Some of the islanders on Green Turtle Cay later moved to Key West for even better opportunities, and a few took their homes with them on barges. In Key West they made their fortunes as wreckers and merchants. John Lowe migrated to Key West in the 1830s with his infant son John Jr. in tow, and both eventually became well-known wreckers. Wrecking was so profitable it made Key West the wealthiest city in Florida and the city with the highest per-capita income in the U.S. just before the Civil War. Today, the surnames of Albury, Curry and Lowe can be found in phone books of both the Abacos and Key West, attesting to their lineage. As late as 1912, 60 percent of Key Westers could trace their ancestors to the Bahamas.

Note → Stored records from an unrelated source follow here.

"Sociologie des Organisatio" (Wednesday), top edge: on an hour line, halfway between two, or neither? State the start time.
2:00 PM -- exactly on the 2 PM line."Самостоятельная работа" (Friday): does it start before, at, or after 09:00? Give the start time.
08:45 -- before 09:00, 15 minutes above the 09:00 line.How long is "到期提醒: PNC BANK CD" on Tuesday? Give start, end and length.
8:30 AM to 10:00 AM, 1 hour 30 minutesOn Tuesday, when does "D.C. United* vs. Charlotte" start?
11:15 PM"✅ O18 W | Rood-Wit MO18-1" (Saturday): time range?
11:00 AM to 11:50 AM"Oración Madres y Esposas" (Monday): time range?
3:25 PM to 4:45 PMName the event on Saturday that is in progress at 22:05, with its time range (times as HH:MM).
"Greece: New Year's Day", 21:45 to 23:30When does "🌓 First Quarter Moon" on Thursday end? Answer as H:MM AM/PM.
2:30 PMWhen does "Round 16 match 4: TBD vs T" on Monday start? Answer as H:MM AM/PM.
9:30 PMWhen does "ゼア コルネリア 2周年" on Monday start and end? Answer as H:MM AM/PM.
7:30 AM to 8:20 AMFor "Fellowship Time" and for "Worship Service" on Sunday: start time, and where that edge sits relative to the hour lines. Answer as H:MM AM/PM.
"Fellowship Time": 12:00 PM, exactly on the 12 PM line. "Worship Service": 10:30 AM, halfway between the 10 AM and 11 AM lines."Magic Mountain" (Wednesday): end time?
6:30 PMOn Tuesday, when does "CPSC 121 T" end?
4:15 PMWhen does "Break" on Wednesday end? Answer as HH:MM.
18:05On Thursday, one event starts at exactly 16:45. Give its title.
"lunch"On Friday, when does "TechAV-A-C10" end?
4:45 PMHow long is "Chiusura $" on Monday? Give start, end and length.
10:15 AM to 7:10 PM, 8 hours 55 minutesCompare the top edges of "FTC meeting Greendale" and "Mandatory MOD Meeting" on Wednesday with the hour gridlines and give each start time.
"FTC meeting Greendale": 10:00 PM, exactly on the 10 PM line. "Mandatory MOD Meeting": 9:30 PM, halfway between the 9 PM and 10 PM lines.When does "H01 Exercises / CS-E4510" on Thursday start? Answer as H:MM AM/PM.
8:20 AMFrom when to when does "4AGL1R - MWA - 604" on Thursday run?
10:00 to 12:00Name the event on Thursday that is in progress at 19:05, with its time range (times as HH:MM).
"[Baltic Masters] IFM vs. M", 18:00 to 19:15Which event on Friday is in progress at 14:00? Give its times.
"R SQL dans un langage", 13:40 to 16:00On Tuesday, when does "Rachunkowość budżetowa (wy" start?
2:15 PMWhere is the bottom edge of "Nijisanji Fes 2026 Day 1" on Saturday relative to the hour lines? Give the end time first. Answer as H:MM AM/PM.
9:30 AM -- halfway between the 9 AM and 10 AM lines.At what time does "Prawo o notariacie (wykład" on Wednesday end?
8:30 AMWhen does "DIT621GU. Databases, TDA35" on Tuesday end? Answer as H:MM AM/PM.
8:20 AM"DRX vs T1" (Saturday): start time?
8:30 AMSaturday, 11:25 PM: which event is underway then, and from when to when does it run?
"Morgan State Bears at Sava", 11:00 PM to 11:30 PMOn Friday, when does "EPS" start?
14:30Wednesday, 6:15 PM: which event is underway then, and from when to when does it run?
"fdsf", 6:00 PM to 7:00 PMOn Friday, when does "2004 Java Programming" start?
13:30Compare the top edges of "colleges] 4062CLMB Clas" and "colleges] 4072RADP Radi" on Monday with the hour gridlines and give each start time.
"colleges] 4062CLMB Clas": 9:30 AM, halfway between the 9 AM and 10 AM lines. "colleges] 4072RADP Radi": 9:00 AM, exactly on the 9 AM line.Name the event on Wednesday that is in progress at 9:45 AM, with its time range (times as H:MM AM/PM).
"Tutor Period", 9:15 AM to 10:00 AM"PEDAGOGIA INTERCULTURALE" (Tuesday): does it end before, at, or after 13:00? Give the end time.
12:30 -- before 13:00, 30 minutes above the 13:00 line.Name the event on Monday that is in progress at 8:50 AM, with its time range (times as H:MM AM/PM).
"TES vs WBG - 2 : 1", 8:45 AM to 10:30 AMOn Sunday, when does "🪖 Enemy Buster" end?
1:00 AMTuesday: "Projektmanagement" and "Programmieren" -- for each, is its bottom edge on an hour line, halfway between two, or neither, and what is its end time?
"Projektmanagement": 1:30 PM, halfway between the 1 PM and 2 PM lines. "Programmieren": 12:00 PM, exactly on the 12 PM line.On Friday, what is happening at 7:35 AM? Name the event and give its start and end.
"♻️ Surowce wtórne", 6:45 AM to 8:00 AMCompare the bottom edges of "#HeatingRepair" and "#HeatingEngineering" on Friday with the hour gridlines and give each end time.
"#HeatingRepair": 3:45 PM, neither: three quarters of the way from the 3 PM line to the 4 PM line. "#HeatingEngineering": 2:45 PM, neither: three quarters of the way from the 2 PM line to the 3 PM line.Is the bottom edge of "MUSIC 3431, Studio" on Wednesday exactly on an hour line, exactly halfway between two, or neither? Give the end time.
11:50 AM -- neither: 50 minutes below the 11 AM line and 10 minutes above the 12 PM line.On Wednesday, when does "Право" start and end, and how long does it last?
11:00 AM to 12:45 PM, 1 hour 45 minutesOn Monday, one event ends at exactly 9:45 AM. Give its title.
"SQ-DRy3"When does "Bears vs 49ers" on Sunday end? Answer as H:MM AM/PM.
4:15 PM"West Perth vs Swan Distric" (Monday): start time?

About all that remains of the original Loyalist settlements in the Abacos are Marsh Harbour on Great Abaco, New Plymouth on Green Turtle Cay, Man-O-War Cay, and Hope Town on Elbow Cay. But history can still be glimpsed here and there. Elbow Reef Lighthouse, with its red and white horizontal stripes, is the most recognized landmark in the Abacos. It is worth going ashore in Hope Town to climb the hundred-plus steps to visit the top of one of the last manually operated lighthouses in the world.In New Plymouth, settlers laid out streets reflecting their heritage with names like Loyalist Road and Crown Street. They built clapboard cottages surrounded by white picket fences and adorned them with gingerbread as the years went by. One such 19th-century house, on the corner of Parliament and King streets, is now the home of the Albert Lowe Museum. The museum chronicles the history of life on Green Turtle Cay. A collection of model ships crafted by Albert Lowe and paintings by his son Alton round out the displays in the galleries.

Whether you cruise with your own boat or charter one in the Bahamas, the Sea of Abaco offers thrilling sailing. And do remember to watch your depth finder, as there is plenty of skinny water; sometimes even the local guides run aground.